BEGIN Exercise data

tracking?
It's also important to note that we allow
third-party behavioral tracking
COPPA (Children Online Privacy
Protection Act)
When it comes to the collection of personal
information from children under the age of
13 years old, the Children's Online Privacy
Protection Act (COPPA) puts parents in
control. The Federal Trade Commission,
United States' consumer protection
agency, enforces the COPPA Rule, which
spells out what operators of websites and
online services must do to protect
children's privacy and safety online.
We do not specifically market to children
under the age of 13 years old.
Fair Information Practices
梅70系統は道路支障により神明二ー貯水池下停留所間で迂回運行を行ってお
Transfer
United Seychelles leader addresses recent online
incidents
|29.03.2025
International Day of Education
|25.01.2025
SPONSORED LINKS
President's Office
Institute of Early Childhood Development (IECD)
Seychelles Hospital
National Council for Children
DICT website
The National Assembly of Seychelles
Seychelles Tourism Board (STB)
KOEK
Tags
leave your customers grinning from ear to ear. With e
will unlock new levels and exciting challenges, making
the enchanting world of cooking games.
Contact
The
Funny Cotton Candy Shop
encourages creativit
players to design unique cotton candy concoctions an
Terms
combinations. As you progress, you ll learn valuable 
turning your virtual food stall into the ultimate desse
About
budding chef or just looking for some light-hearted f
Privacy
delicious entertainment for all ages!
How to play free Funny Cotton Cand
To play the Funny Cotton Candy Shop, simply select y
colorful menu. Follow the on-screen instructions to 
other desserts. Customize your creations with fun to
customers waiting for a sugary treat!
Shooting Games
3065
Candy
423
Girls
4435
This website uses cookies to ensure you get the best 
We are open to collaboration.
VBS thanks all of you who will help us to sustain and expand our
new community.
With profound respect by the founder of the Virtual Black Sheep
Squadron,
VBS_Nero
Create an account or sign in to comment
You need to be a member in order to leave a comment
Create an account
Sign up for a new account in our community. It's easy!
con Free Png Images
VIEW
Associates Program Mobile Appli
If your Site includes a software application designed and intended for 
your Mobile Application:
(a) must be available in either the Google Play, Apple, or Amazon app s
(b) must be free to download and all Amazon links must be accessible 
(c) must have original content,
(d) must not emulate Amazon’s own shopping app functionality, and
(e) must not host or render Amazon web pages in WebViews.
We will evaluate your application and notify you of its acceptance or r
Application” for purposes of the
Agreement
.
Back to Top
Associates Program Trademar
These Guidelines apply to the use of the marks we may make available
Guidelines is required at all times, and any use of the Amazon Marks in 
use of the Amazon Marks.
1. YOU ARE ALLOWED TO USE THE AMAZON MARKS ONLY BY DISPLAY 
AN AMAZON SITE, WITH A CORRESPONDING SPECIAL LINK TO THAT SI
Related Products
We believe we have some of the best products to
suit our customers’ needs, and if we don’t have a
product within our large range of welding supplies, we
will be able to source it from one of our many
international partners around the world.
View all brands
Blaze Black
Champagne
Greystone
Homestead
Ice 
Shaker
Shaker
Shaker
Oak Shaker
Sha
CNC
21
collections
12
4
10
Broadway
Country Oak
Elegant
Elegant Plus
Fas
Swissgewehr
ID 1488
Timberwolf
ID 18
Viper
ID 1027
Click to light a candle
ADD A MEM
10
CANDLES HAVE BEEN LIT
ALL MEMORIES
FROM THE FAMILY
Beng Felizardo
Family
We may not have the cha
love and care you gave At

END Exercise data

# What you have to do:
Return the listing above in full, character for character.

# Exercise answer:
tracking?
It's also important to note that we allow
third-party behavioral tracking
COPPA (Children Online Privacy
Protection Act)
When it comes to the collection of personal
information from children under the age of
13 years old, the Children's Online Privacy
Protection Act (COPPA) puts parents in
control. The Federal Trade Commission,
United States' consumer protection
agency, enforces the COPPA Rule, which
spells out what operators of websites and
online services must do to protect
children's privacy and safety online.
We do not specifically market to children
under the age of 13 years old.
Fair Information Practices
梅70系統は道路支障により神明二ー貯水池下停留所間で迂回運行を行ってお
Transfer
United Seychelles leader addresses recent online
incidents
|29.03.2025
International Day of Education
|25.01.2025
SPONSORED LINKS
President's Office
Institute of Early Childhood Development (IECD)
Seychelles Hospital
National Council for Children
DICT website
The National Assembly of Seychelles
Seychelles Tourism Board (STB)
KOEK
Tags
leave your customers grinning from ear to ear. With e
will unlock new levels and exciting challenges, making
the enchanting world of cooking games.
Contact
The
Funny Cotton Candy Shop
encourages creativit
players to design unique cotton candy concoctions an
Terms
combinations. As you progress, you ll learn valuable 
turning your virtual food stall into the ultimate desse
About
budding chef or just looking for some light-hearted f
Privacy
delicious entertainment for all ages!
How to play free Funny Cotton Cand
To play the Funny Cotton Candy Shop, simply select y
colorful menu. Follow the on-screen instructions to 
other desserts. Customize your creations with fun to
customers waiting for a sugary treat!
Shooting Games
3065
Candy
423
Girls
4435
This website uses cookies to ensure you get the best 
We are open to collaboration.
VBS thanks all of you who will help us to sustain and expand our
new community.
With profound respect by the founder of the Virtual Black Sheep
Squadron,
VBS_Nero
Create an account or sign in to comment
You need to be a member in order to leave a comment
Create an account
Sign up for a new account in our community. It's easy!
con Free Png Images
VIEW
Associates Program Mobile Appli
If your Site includes a software application designed and intended for 
your Mobile Application:
(a) must be available in either the Google Play, Apple, or Amazon app s
(b) must be free to download and all Amazon links must be accessible 
(c) must have original content,
(d) must not emulate Amazon’s own shopping app functionality, and
(e) must not host or render Amazon web pages in WebViews.
We will evaluate your application and notify you of its acceptance or r
Application” for purposes of the
Agreement
.
Back to Top
Associates Program Trademar
These Guidelines apply to the use of the marks we may make available
Guidelines is required at all times, and any use of the Amazon Marks in 
use of the Amazon Marks.
1. YOU ARE ALLOWED TO USE THE AMAZON MARKS ONLY BY DISPLAY 
AN AMAZON SITE, WITH A CORRESPONDING SPECIAL LINK TO THAT SI
Related Products
We believe we have some of the best products to
suit our customers’ needs, and if we don’t have a
product within our large range of welding supplies, we
will be able to source it from one of our many
international partners around the world.
View all brands
Blaze Black
Champagne
Greystone
Homestead
Ice 
Shaker
Shaker
Shaker
Oak Shaker
Sha
CNC
21
collections
12
4
10
Broadway
Country Oak
Elegant
Elegant Plus
Fas
Swissgewehr
ID 1488
Timberwolf
ID 18
Viper
ID 1027
Click to light a candle
ADD A MEM
10
CANDLES HAVE BEEN LIT
ALL MEMORIES
FROM THE FAMILY
Beng Felizardo
Family
We may not have the cha
love and care you gave At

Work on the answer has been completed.